Nyxia smiled. Although she cherished Tristan’s coy giggle, she sometimes wished he would have inherited Jaiden’s boisterous laugh. She missed that laugh dearly.
A stocky orderly knocked on the door, “It’s time.”
Tristan hopped down from his mother’s lap, kissed his desolate father on the cheek and glowingly whispered, “Bye, papa. I love you.”
Nyxia softly kissed Jaiden’s neck, took Tristan’s hand, and solemnly left Jaiden’s room in the asylum.
***
Maurette didn’t speak as she and the Reissod walked toward the Souteastern Mines where Chaz would spend his days. She had known the dimness of the corridors all of her life, but everything seemed especially dark as they searched for any signs of her children.
The Reissod’s long, slender strides made it difficult for Maurette to keep up. She was as tall and lanky as he; however, she was extremely malnourished and hadn’t much energy. Maurette’s stomach groaned and knotted. She keeled over, reaching for the rough wall of the corridor to break her fall.
The Ressoid pulled a piece of dried meat from a ruby-adorned pouch hanging from his hip and offered the food to Maurette. She shook her head defiantly, stood, and began walking as quickly as she could.
“Suit yourself,” the King’s Reissod said emotionlessly as he returned the meat to his pouch, “But don’t expect me to carry you if you are too weak to walk.”
Maurette was growing more and more feeble, but she refused to eat. Years ago she had vowed to eat only when absolutely necessary. She knew she could make it at least one more hour.
She tried to keep her mind off of her starvation by fantasizing about her son’s importance to the King. Perhaps, she hoped, her son would end the necessity of Tshawings.
Her stomach lurched even more nauseously. Tshawings. Children ordained to be eaten. Maurette knew one must eat to survive, and she knew the only known food was the Tshawings. She had never thought twice about it until after her womb was set apart for the production of nourishment.
“This is daddy building me a tree fort when he gets better,” Tristan nibbled on a cookie as he colored.
Nyxia had tried explaining to Tristan that his father’s situation probably wouldn’t improve. Tristan, however, insisted that his dad would soon “be all better so that we can all play together.” Instead of trying to remind him once again, she smiled at Tristan and then went back to arranging the flowers they had picked during their walk home from the asylum.
At first, Maurette felt honored as she was blessed by His Holiness, the King, to be a Tshawer, a bearer of sustenance. It was the night she and Chaz were married. She stood with the other Tshawers, all dressed in their pale grey leather gowns, as the King presented each with her unique emblem. The Tschawers would need to burn their emblems into the swaddling leathers of their Tschawings. To prepare, each woman would practice burning her emblem into scraps of leather during the three-day Chiding, the process to prepare the spouses’ loins for Tschawing.

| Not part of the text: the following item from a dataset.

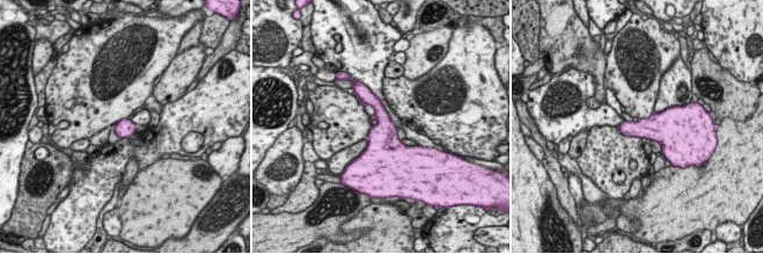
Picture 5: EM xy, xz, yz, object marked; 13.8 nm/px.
skip()
continuous, no second neuron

Maurette found her markings particularly odd. Most emblems were straight lines, a triangle with diamonds touching tangent to each side, for example. Her emblem, on the other hand, held no straight lines. In the center was a circle. From the circle’s circumference grew many long half ovals.
Tristan hopped up on Jaiden’s bed and gave his father a big kiss on the cheek. “I drew this picture for you. And mommy and I picked these flowers for your room.”
Nyxia placed a glass vase filled with daisies on Jaiden’s night stand. The clear water sparkled in the sunlight coming in from the room’s large window. Everything shone and warmed in the day’s brightness, contrasting Jaiden’s cold and darkly fogged glaze.
A few days after Chaz returned from his Chiding, Maurette was pregnant with her first Tschawing. She swelled with honor. When the infant was born, however, that honor melted to uncertainty. Soon, uncertainty wilted to guilt and guilt to shame. She realized that she loved the being that had grown inside of her.
She thought she was going crazy. Tschawings were meant to be eaten, not loved. Nevertheless, her heart broke as the collector took her first born away. Ever since she only ate the minimum to survive.